Enfin, la pollution est le dernier facteur pour expliquer les mortalités. On y retrouve notamment les pesticides mais aussi les acaricides, c’est-à-dire les produits utilisés par les apiculteurs eux-mêmes pour traiter les colonies contre les maladies et parasites. La pollution atmosphérique rentre également dans ce facteur.

 

Le vrai débat
A ce jour, il n’existe pas de consensus scientifiques pour hiérarchiser les très nombreuses causes.  Pourtant, ce sont quasiment toujours les pesticides qui sont cités par les apiculteurs. « Faut-il réduire l’utilisation des pesticides ? » et « Les pesticides sont-ils responsables de la mortalité des colonies d’abeilles ? » sont deux questions différentes. Il faut veiller à ne pas mélanger les sujets.

On peut s’interroger sur l’usage des pesticides. Les agriculteurs ont aujourd’hui tendance à en utiliser de moins en moins, et surtout, uniquement lorsque c’est nécessaire. C’est la base de l’agriculture de précision qui s’appuie sur les nouvelles technologies pour observer et savoir quand et à quelle dose utiliser des pesticides pour protéger les cultures et assurer les rendements nécessaires à l’équilibre économique des exploitations.

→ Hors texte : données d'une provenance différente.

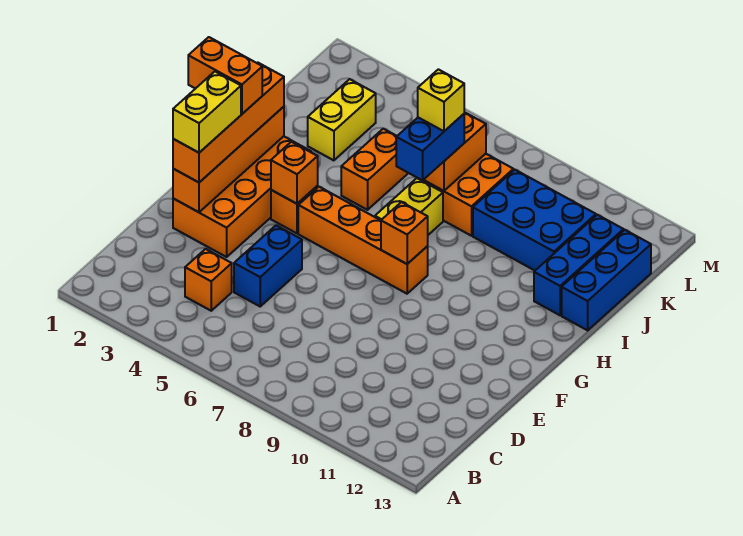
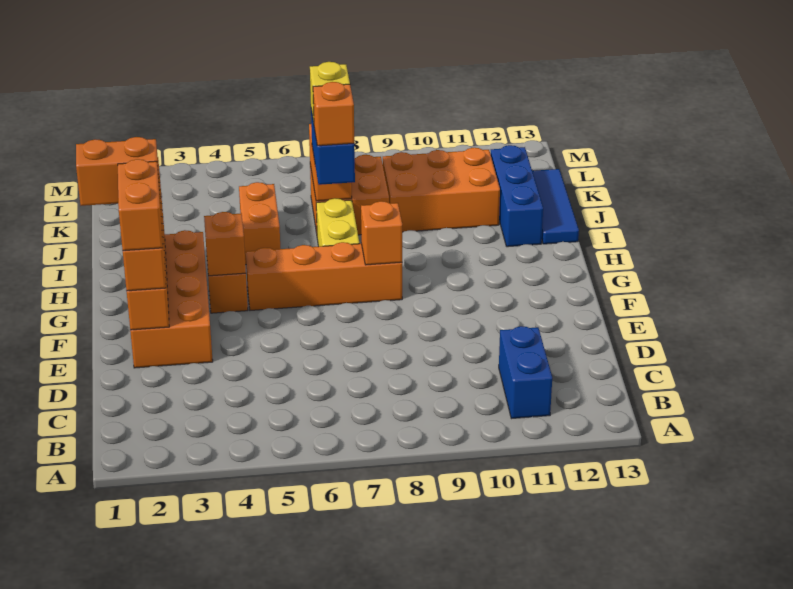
orange brick C4 level 1 -> orange brick I7 level 4
blue brick D5:E5 level 1 -> blue brick B11:C11 level 1
yellow brick E2:F2 level 4 -> orange brick E2:F2 level 4
blue brick I13:K13 level 1 -> blue tile I13:K13 level 1
yellow brick J3:K3 level 1 -> none
blue brick J9:K11 level 1 -> orange brick J9:K11 level 1

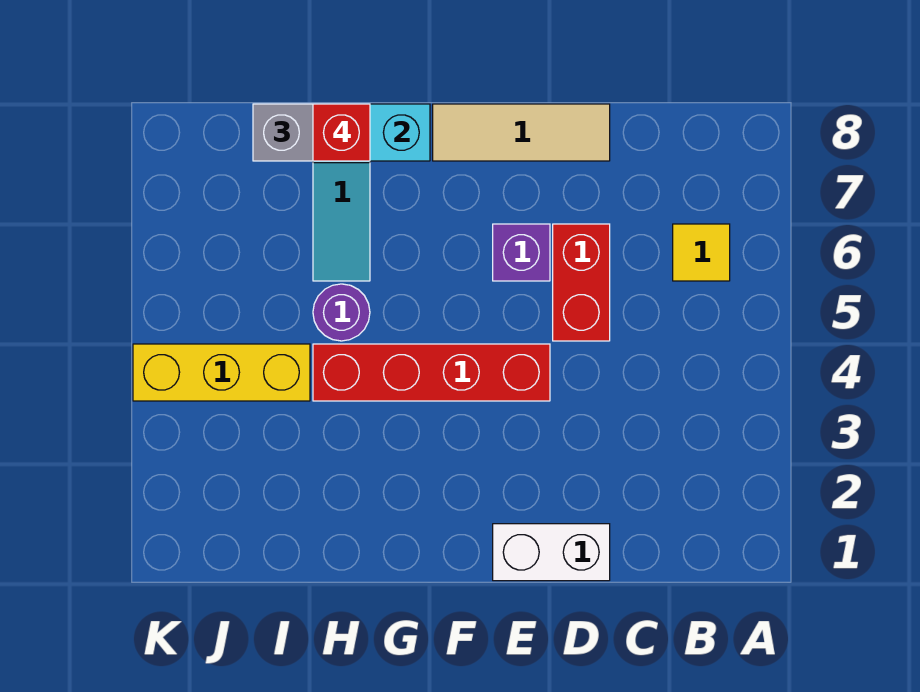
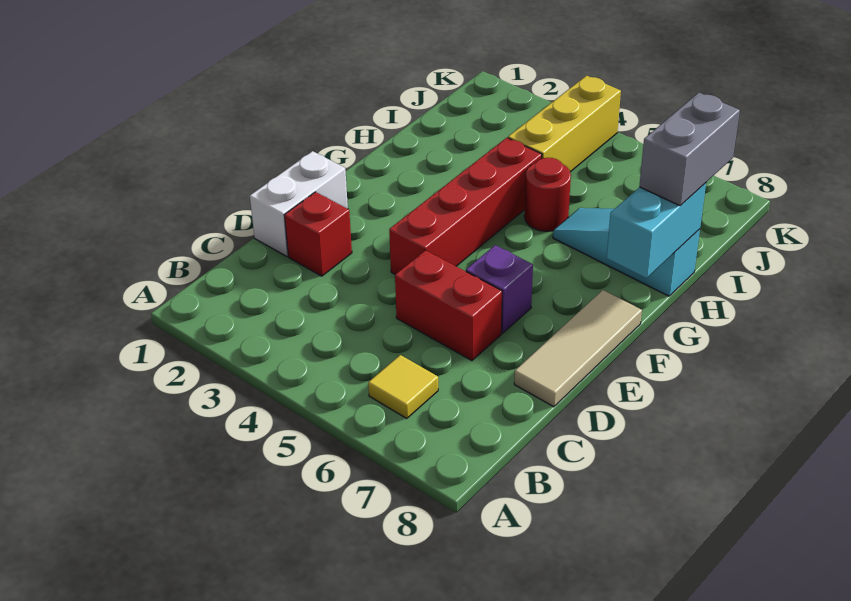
purple round brick H5 level 1 -> red round brick H5 level 1
red brick H8 level 4 -> red brick D2 level 1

Hélas, certains utilisent, pour ne pas dire manipulent, les mortalités d’abeilles et leur complexité pour réduire les difficultés apicoles à la seule utilisation des pesticides pour en obtenir l’interdiction. Bien que la réduction des pesticides soit un souci partagé par tous, faire ce raccourci simpliste est clairement malhonnête.

 

Parlons clair
Il faut se garder d’instrumentaliser la détresse des apiculteurs à des fins militantes ou dans le seul but d’interdire tous les pesticides. Car ceux qui caricaturent le sujet sont en réalité responsables de la détresse des apiculteurs. En se focalisant sur les pesticides, ils entretiennent l’idée (fausse) qu’il n’y a pas d’autres solutions et réponses à apporter aux apiculteurs que l’interdiction des pesticides. Or, les apiculteurs ont besoin par exemple de solutions vétérinaires pour lutter contre le varroa ou la loque. Ils doivent également pouvoir compter sur les productions agricoles mellifères pour nourrir leurs abeilles, assurer le développement des colonies et produire du miel en quantité. Ils ont besoin d’un accompagnement technique, de formation continue pour les aider à gérer leur cheptel et leurs exploitations.

En apiculture et en agriculture, comme dans tous les domaines, il faut se méfier des idées reçues et des caricatures. Surtout quand la qualité de l’environnement et de notre avenir en dépend.